◆ WORK TO COMPLETE: Show each line in the listing below that contains the word "AFDIT".
*** RECORDED INFORMATION Section Begins ***
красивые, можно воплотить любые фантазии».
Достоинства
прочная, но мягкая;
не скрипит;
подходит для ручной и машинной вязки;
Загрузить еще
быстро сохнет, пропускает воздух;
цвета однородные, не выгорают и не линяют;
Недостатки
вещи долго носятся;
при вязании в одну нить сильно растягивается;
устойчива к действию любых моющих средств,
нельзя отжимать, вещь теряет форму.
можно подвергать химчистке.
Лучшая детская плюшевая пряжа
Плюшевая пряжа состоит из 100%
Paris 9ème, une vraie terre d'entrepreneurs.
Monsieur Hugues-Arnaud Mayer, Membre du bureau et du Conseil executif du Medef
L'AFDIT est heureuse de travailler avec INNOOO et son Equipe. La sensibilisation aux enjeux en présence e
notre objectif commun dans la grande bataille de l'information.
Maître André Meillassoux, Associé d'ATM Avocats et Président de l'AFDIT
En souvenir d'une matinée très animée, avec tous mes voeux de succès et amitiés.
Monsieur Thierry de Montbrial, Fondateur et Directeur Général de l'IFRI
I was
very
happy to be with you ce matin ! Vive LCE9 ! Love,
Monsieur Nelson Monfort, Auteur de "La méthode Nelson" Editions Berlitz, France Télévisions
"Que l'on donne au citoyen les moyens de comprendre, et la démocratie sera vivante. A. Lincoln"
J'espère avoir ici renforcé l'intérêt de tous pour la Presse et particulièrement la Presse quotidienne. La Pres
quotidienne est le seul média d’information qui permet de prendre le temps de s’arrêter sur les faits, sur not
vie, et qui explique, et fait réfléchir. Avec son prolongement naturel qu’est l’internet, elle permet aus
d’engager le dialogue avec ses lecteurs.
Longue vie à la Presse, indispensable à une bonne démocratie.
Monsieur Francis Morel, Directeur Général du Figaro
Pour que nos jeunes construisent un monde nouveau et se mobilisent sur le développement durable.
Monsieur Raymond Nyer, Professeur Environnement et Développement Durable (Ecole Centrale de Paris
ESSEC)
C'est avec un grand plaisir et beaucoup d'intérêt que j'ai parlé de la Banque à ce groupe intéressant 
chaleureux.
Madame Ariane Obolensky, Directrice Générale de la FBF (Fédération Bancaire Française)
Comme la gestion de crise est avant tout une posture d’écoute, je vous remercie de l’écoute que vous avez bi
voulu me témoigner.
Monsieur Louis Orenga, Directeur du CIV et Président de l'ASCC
*** RECORDED INFORMATION Section Ends ***
◆ OUTPUT:
L'AFDIT est heureuse de travailler avec INNOOO et son Equipe. La sensibilisation aux enjeux en présence e
Maître André Meillassoux, Associé d'ATM Avocats et Président de l'AFDIT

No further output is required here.